TEXT TO READ:
Irrespective of his majority, Congressman H. R. Gross never changed.  Personally frugal, Gross continued to take stands that frequently puzzled others.  When Congress decided to move many federal holidays to the nearest Monday, Gross opposed it, pointing out that doing so would deprive retail workers of the holiday, as businesses would remain open.  Gross introduced a bill requiring a balanced budget during each of his 13 terms in the House of Representatives.

When the House of Representatives opened its first session in 1960, Speaker of the House Sam Rayburn had “passed the word” that no significant business would occur during that week.  As a result, many congressmen did not return to Washington, D.C., preferring to remain in their respective districts.   Nobody would likely have thought much about it had not Congressman H. R. Gross called attention to the fact that much of official Washington was missing.  Gross demanded a quorum call the first morning the House was back in session.  There was no quorum to be had, and TIME reported Congressman Gross “kept the quorumless House in legislative limbo.”

SUPPLIED INFORMATION:
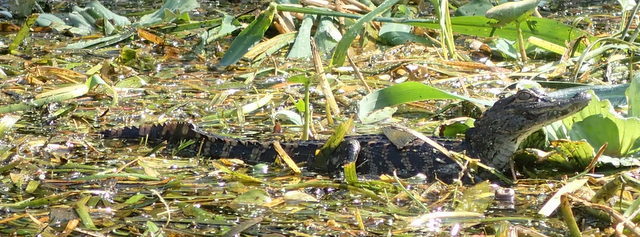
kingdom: Animalia
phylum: Chordata
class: Crocodylia
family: Alligatoridae
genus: Alligator
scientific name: Alligator mississippiensis
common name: American alligator
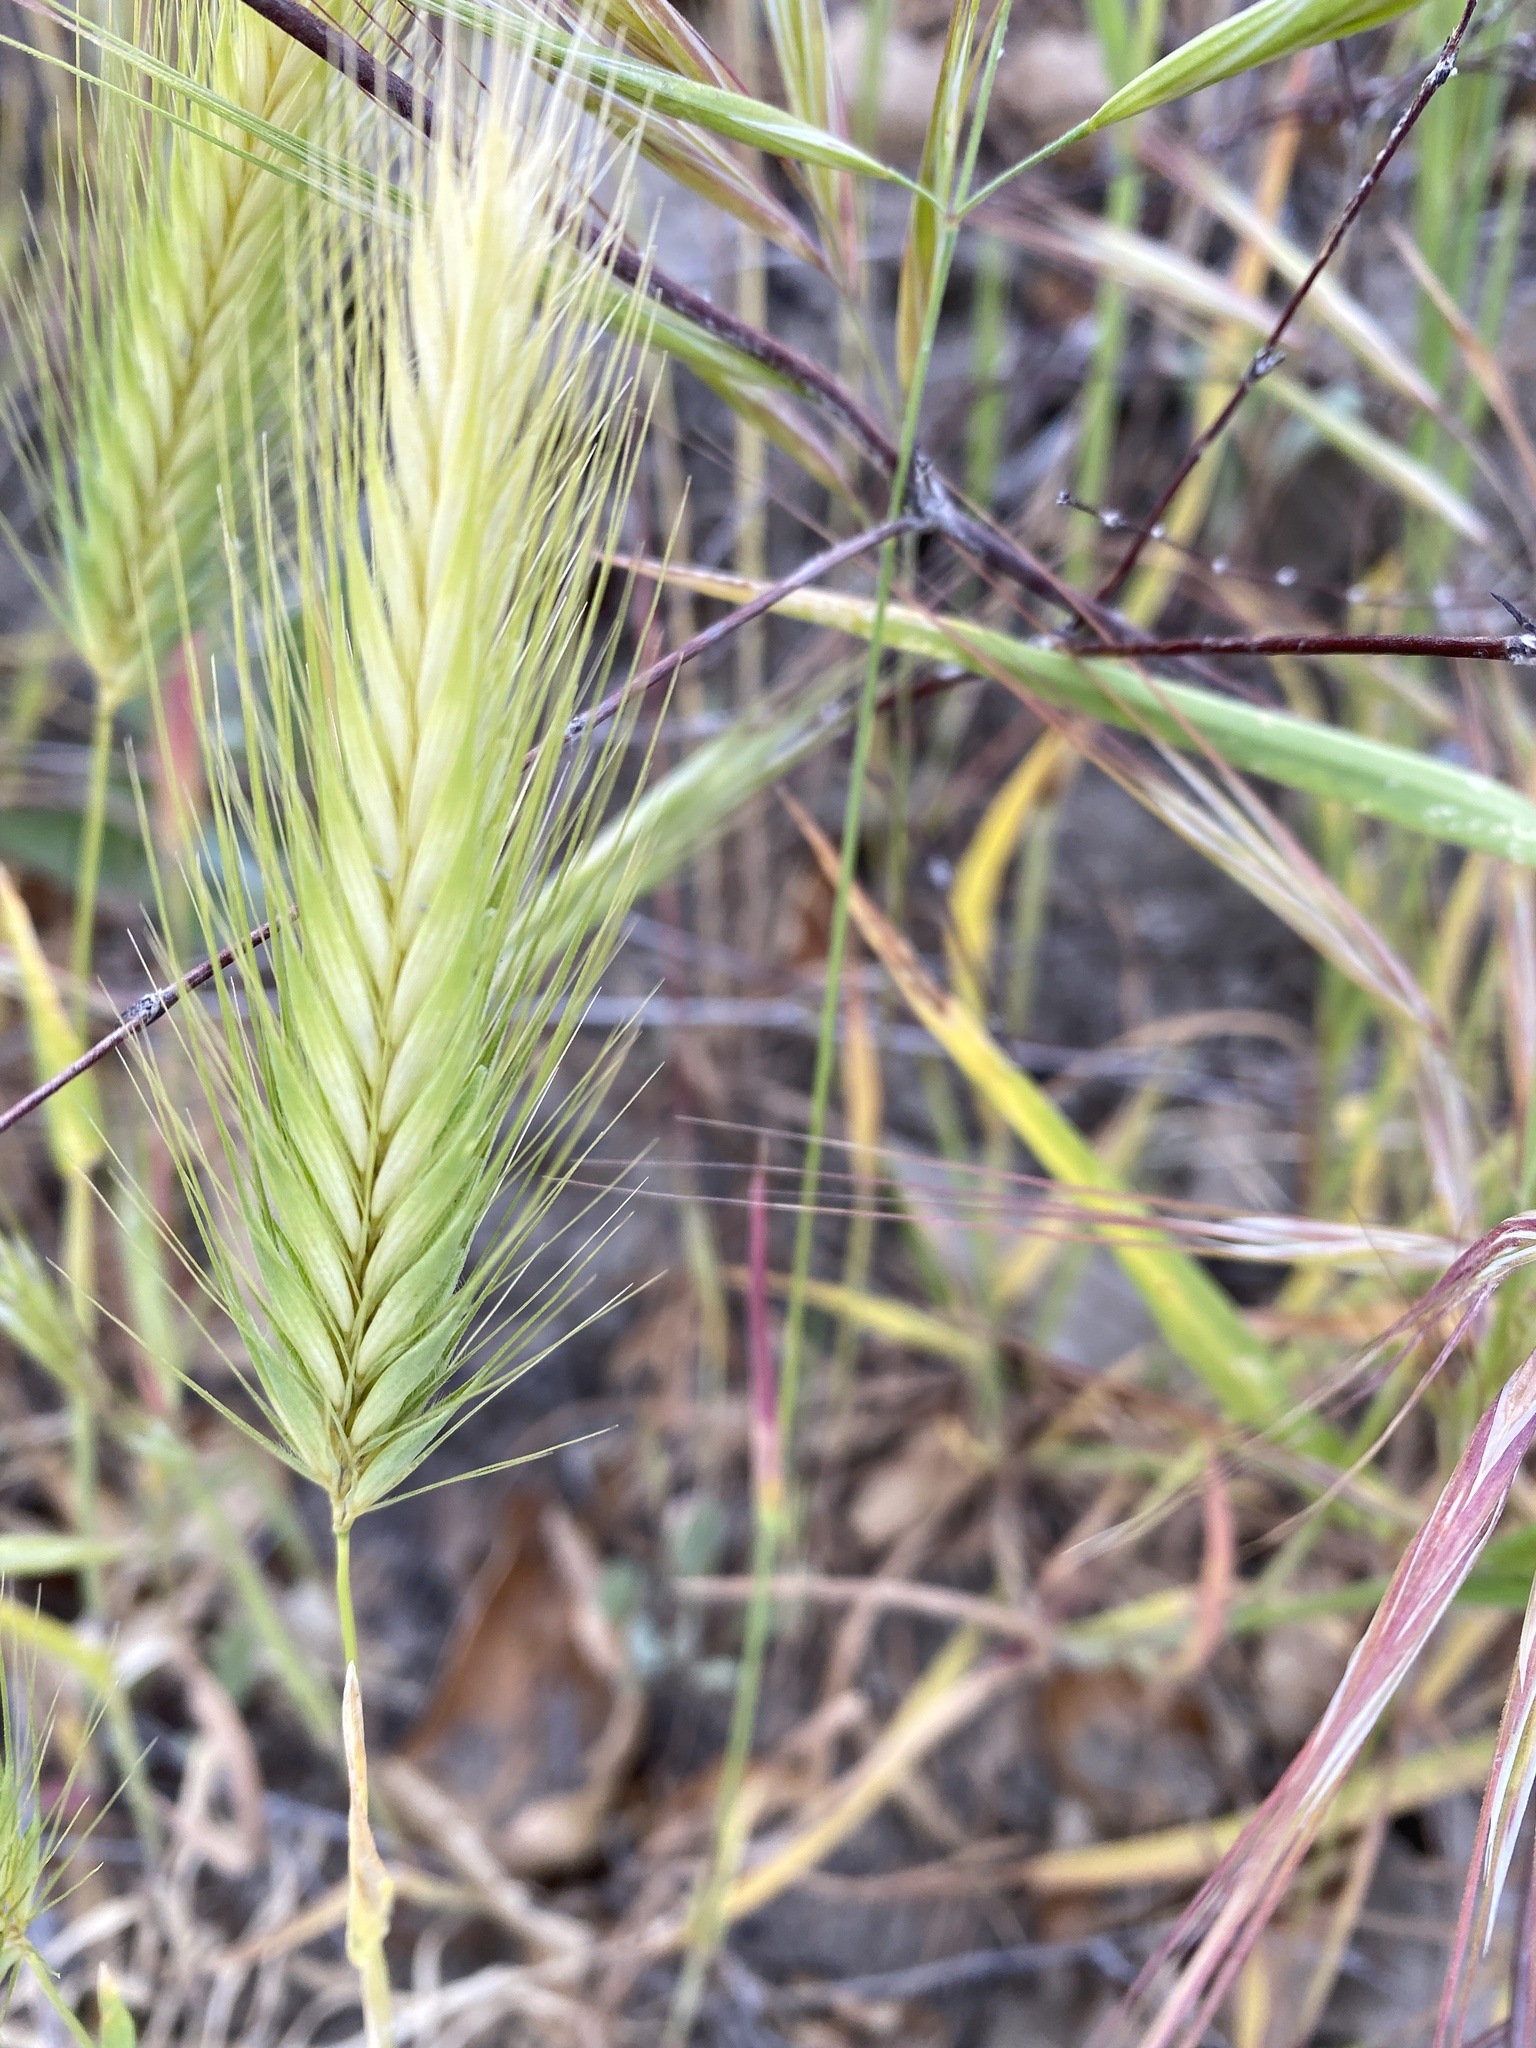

PARTS OF THE EXERCISE:
1 - According to the passage about Congressman H. R. Gross, during how many terms did he introduce a bill requiring a balanced budget?
2 - List each specific action in Congress that the passage about H. R. Gross says he took.
3 - Carry on the passage about Congressman H. R. Gross from its final sentence.

RESULTS FOR THE EXERCISE:
1 - During each of his 13 terms in the House of Representatives.

2 -
- He opposed moving many federal holidays to the nearest Monday.
- He introduced a bill requiring a balanced budget during each of his 13 terms.
- He called attention to the fact that much of official Washington was missing when the House opened its first session in 1960.
- He demanded a quorum call on the first morning the House was back in session.

3 -
Congressman H. R. Gross was generally a foe of the United States sending taxpayer dollars overseas in the form of foreign aid.  During an uprising of some House Republicans in 1957, the Eisenhower Administration’s $3.8 billion foreign aid bill encountered some difficulties despite a special presidential plea.  “I took my last marching orders in 1916-19,” Congressman Gross snapped, referring to his military service during the First World War.  Gross was one of those voting to pare down the request from $3.8 billion to $3.1 billion, although he never voted for the bill to pass the House.

Gross proved to be a wily opponent, and when President Lyndon Johnson was pushing a $2.7 billion foreign aid bill through the House of Representatives, the Iowa congressman came within five votes of sending the entire bill back to a conference committee with an added amendment to end aid to Poland as long as that country traded with North Vietnam.

“Is the obligation of the United States to wet-nurse the rest of the world?” H. R. Gross wondered.

As the 1960 presidential election approached, Gross joined four of his GOP colleagues from Iowa in trooping to the office of Vice President Richard Nixon, who was the Republican presidential nominee that year.  The Iowans were unhappy with the farm policies of Eisenhower’s Secretary of Agriculture Ezra Taft Benson, and wanted to hear from Nixon what his own farm policy would be.

When the House voted in 1959 to create a new three-man federal commission to assist the coal industry, which was sickly, Congressman H. R. Gross complained, “No matter how thick or thin you slice it, this creates a new agency when we already are surfeited with them.”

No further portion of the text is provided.